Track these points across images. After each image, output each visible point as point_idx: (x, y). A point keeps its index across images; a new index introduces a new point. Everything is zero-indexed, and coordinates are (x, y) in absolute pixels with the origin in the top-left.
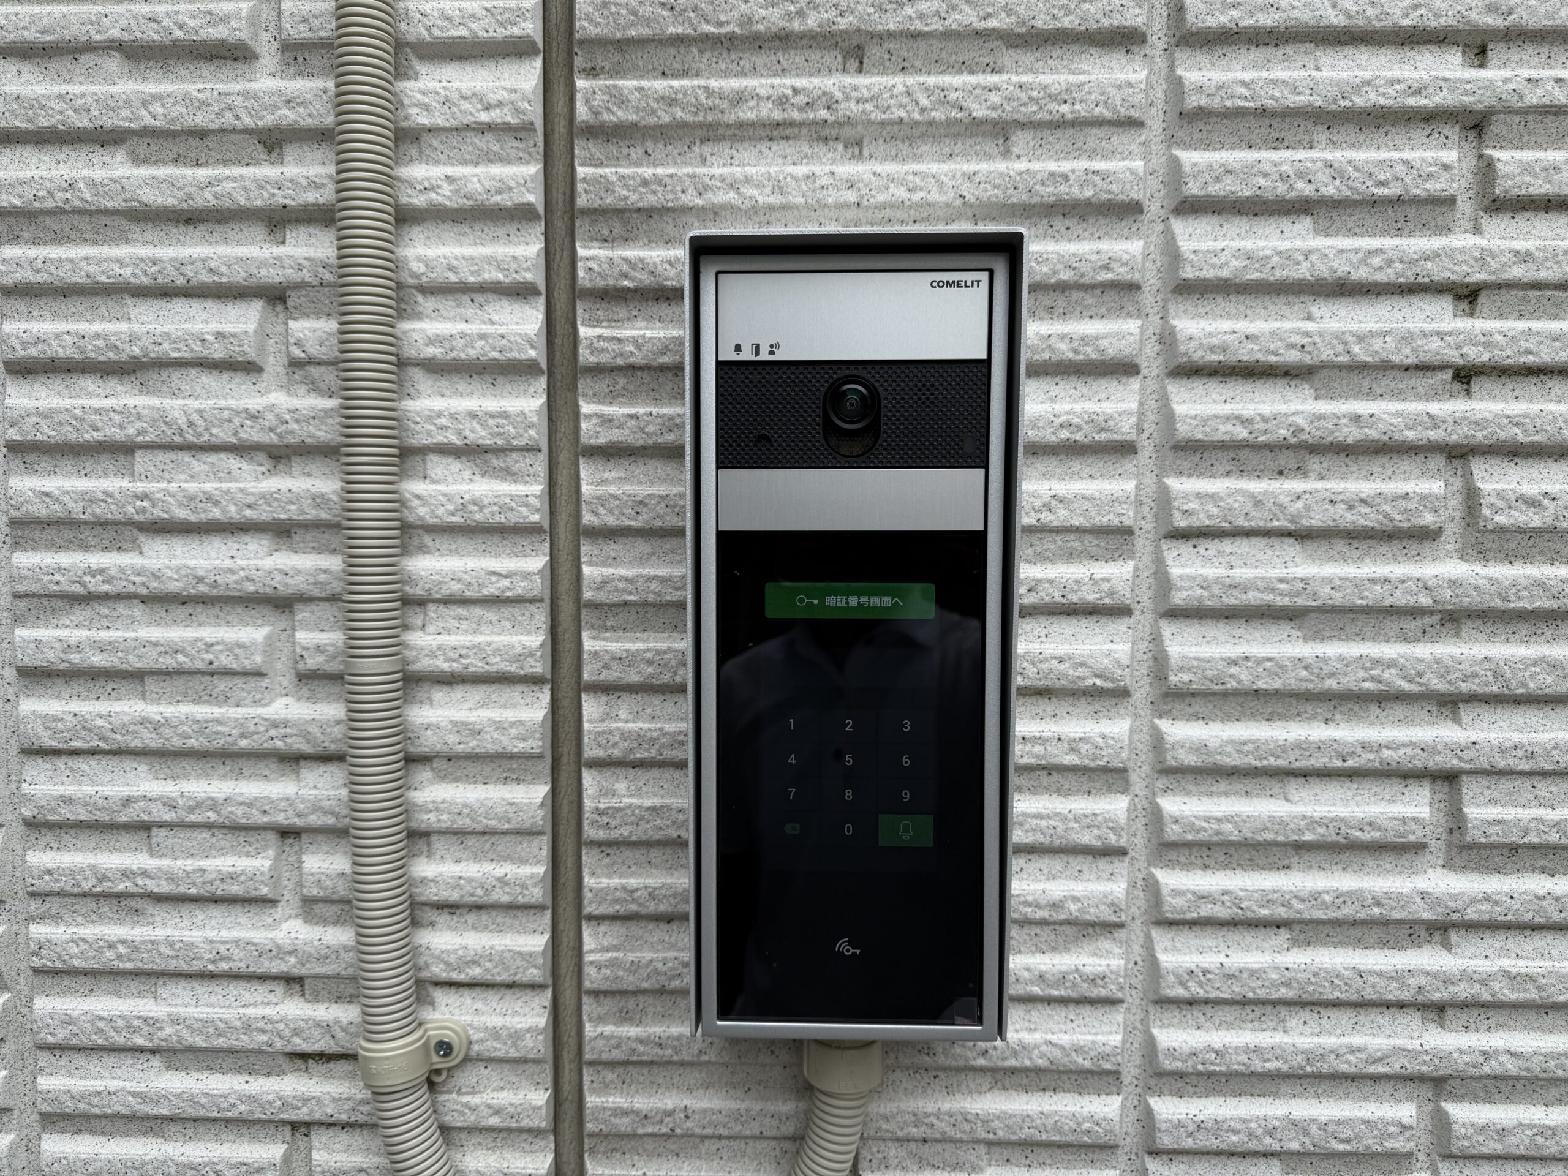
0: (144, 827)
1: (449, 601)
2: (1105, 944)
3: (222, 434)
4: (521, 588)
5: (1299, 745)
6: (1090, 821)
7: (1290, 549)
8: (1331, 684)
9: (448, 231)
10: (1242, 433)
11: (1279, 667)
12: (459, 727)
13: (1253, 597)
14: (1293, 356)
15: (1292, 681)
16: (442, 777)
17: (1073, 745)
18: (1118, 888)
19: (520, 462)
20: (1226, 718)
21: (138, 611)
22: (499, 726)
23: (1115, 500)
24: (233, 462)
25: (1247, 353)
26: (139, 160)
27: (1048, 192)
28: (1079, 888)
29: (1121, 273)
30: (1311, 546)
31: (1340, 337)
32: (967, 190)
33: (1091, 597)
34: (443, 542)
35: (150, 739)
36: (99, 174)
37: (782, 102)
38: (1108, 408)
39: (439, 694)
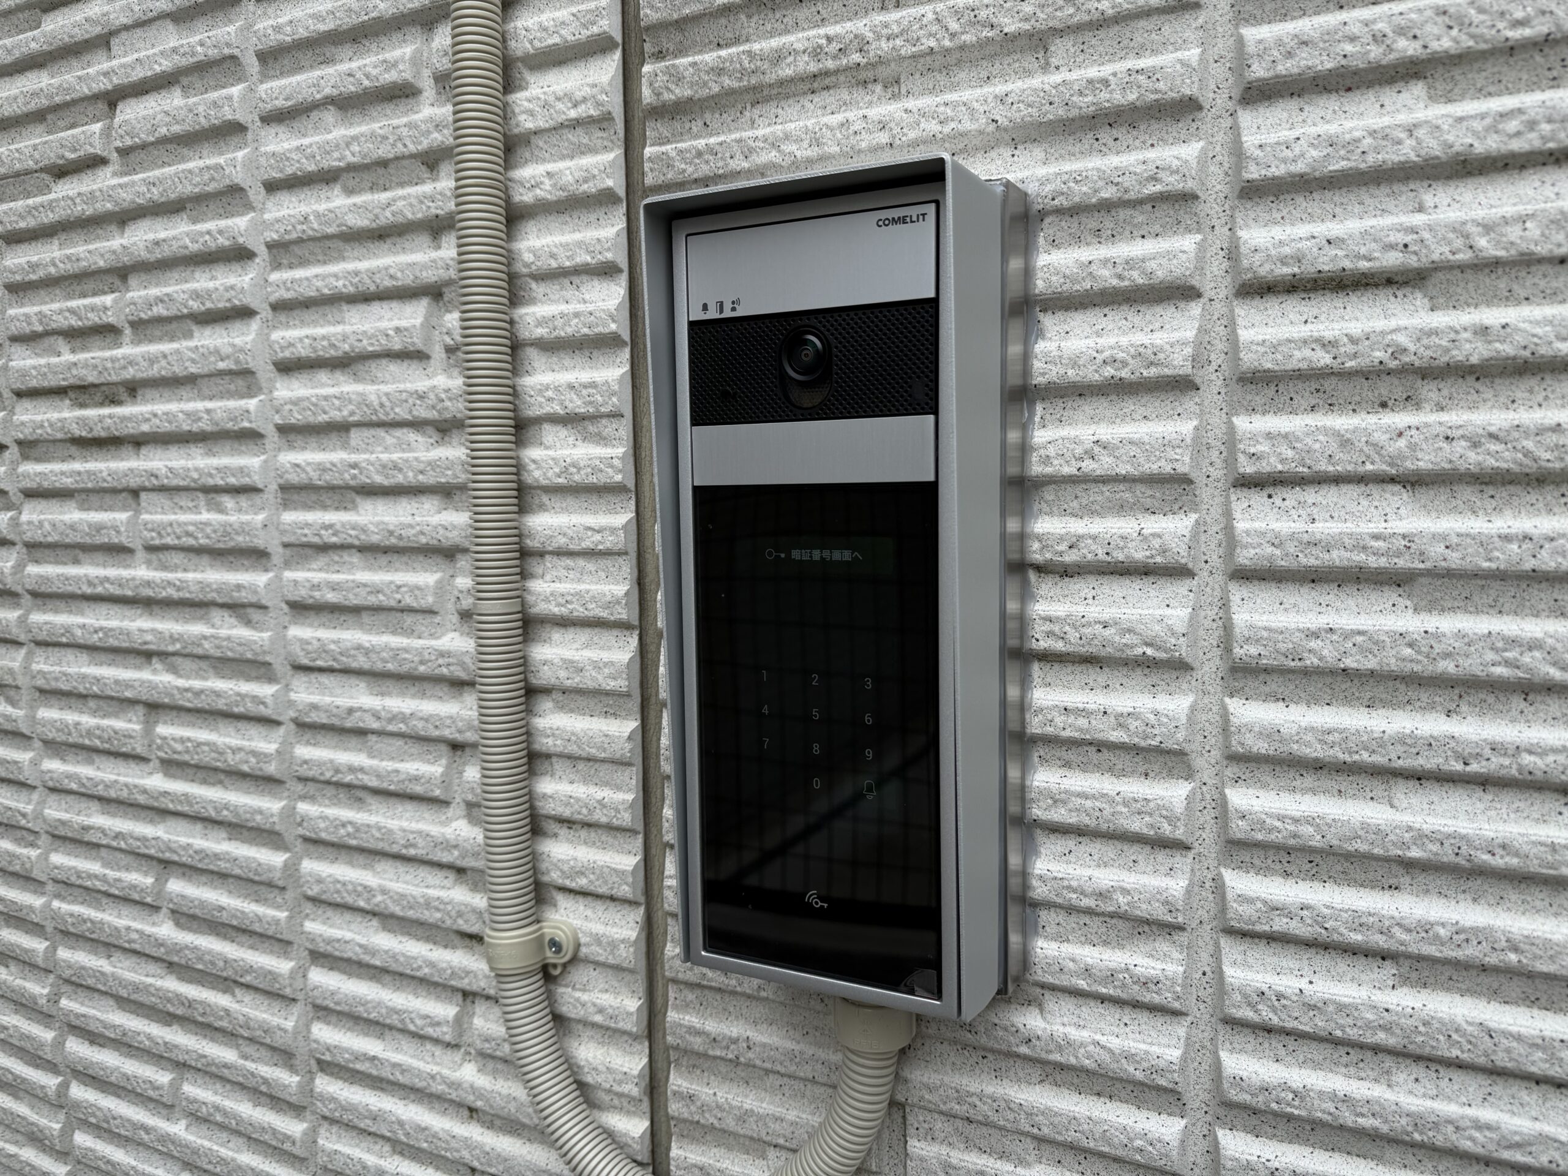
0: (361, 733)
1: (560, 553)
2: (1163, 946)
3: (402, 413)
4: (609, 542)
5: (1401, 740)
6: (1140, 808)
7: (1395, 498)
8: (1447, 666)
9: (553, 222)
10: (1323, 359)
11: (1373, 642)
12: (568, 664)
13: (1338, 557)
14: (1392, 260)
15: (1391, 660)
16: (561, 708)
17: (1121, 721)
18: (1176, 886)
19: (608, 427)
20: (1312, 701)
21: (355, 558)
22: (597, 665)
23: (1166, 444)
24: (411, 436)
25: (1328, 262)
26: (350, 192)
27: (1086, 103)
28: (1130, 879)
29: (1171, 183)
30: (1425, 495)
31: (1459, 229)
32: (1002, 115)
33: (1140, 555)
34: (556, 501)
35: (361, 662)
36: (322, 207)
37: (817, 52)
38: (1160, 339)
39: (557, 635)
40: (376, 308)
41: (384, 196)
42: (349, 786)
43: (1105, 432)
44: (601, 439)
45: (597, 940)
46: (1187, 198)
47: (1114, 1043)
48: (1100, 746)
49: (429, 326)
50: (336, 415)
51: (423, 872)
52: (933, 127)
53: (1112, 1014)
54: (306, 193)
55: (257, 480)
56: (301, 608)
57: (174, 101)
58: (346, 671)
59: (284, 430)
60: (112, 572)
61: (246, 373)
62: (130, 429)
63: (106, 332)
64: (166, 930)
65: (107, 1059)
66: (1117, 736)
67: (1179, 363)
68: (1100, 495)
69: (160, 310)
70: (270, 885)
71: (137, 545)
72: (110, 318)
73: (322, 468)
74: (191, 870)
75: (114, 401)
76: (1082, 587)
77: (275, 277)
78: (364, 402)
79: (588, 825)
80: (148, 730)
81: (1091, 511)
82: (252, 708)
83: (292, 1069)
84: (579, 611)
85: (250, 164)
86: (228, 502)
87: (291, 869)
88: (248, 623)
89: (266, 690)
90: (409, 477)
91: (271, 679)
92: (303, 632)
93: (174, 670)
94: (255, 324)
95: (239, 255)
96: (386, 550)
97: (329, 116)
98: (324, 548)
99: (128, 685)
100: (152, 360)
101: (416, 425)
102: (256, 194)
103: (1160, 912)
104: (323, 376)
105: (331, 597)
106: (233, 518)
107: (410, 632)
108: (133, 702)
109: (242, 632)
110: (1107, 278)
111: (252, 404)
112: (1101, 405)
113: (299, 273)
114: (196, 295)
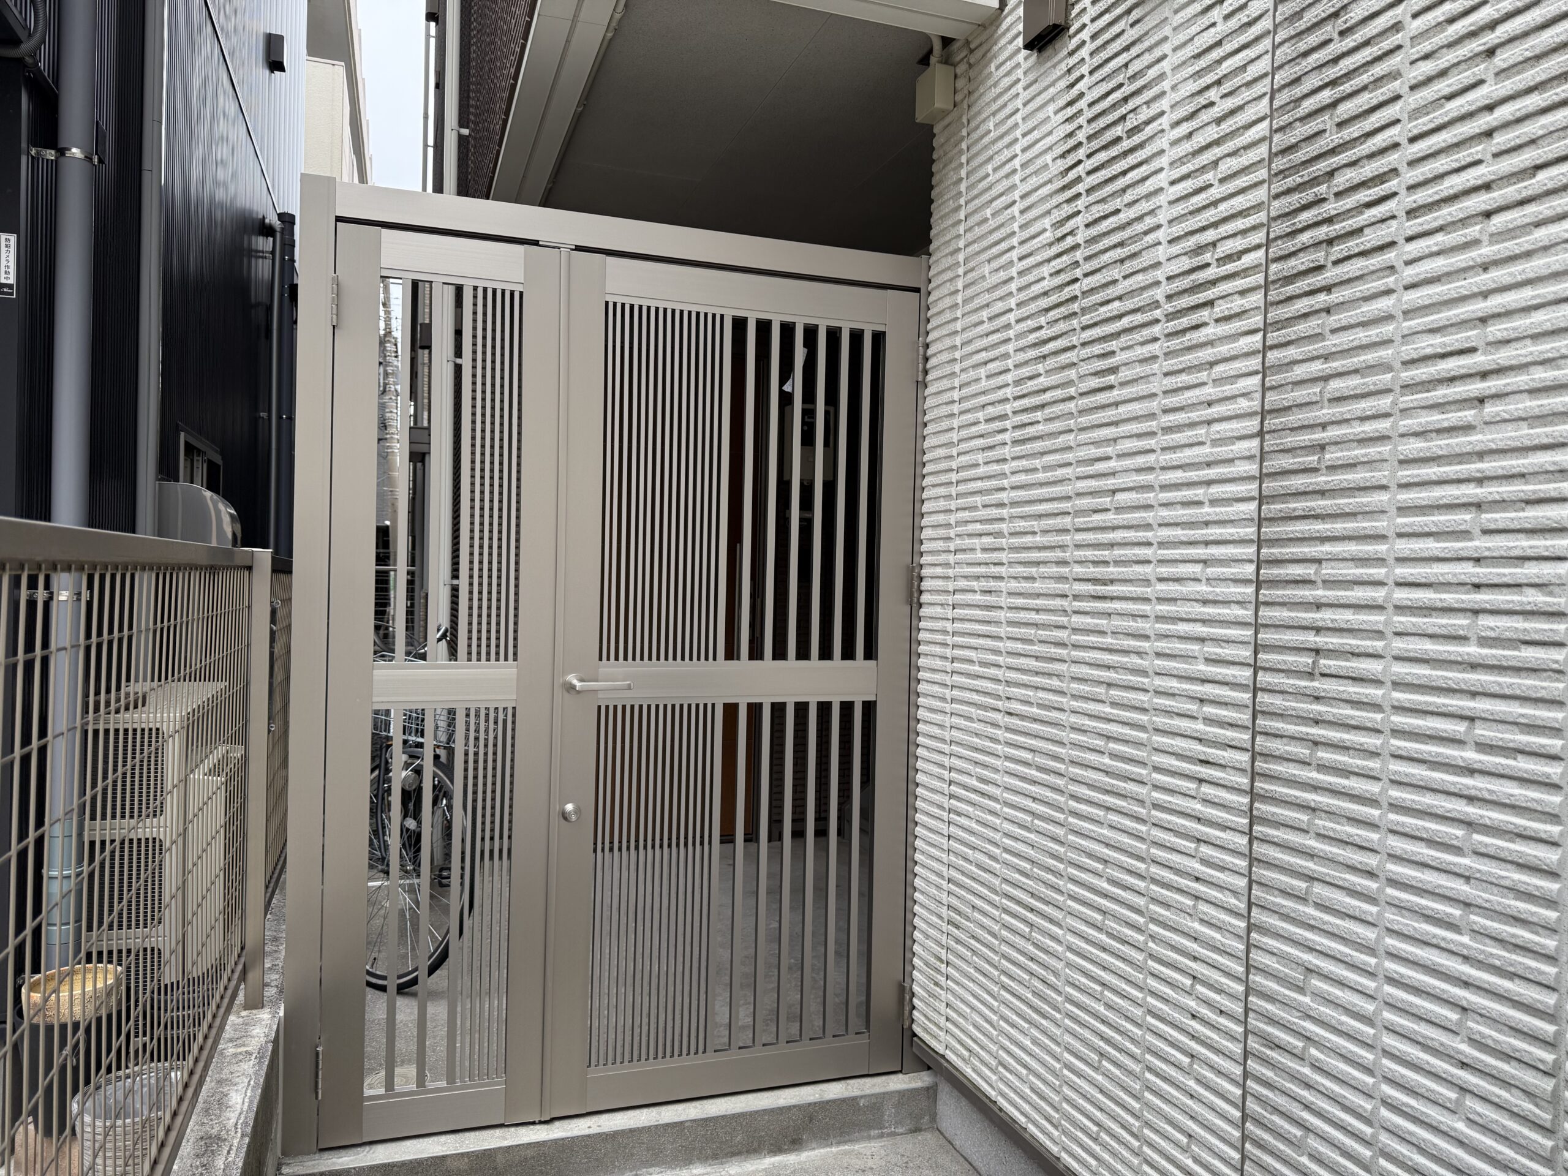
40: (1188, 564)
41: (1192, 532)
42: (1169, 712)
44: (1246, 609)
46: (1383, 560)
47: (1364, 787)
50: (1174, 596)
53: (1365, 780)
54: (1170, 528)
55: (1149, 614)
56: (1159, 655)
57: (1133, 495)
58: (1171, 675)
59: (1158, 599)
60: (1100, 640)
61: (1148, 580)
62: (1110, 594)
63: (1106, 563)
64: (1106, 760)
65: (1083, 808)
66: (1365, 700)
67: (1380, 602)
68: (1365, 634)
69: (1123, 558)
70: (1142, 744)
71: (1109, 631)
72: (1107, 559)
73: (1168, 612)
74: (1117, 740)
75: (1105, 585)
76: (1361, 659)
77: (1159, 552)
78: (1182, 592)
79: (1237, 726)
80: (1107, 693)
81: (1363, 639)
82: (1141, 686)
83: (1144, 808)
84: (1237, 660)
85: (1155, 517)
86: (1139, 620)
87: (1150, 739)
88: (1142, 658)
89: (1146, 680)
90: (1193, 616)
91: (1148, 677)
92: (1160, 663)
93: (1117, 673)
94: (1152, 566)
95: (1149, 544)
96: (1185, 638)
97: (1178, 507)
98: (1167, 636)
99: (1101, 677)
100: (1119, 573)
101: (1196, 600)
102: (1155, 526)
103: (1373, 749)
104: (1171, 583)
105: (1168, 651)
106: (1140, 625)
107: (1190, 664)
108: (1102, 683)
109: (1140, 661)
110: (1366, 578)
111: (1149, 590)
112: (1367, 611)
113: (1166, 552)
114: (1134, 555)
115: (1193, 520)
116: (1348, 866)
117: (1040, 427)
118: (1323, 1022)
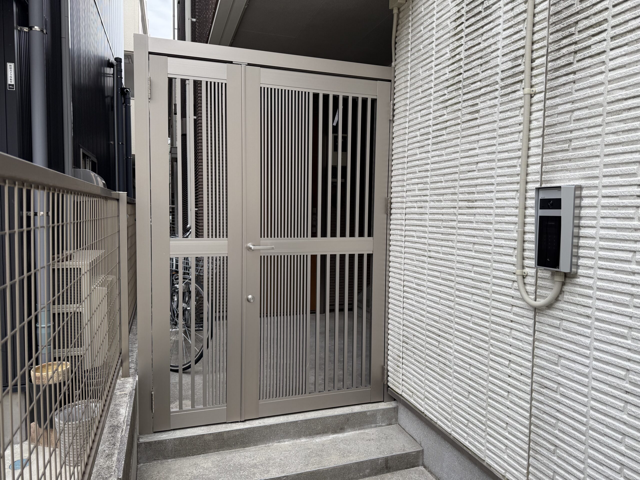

- _Problem details_
Please copy the lines in the records above between the one holding "13: (1253, 597)" and the one holding "28: (1079, 888)", inclusive, exactly and with no other line.

- _Exercise output_
13: (1253, 597)
14: (1293, 356)
15: (1292, 681)
16: (442, 777)
17: (1073, 745)
18: (1118, 888)
19: (520, 462)
20: (1226, 718)
21: (138, 611)
22: (499, 726)
23: (1115, 500)
24: (233, 462)
25: (1247, 353)
26: (139, 160)
27: (1048, 192)
28: (1079, 888)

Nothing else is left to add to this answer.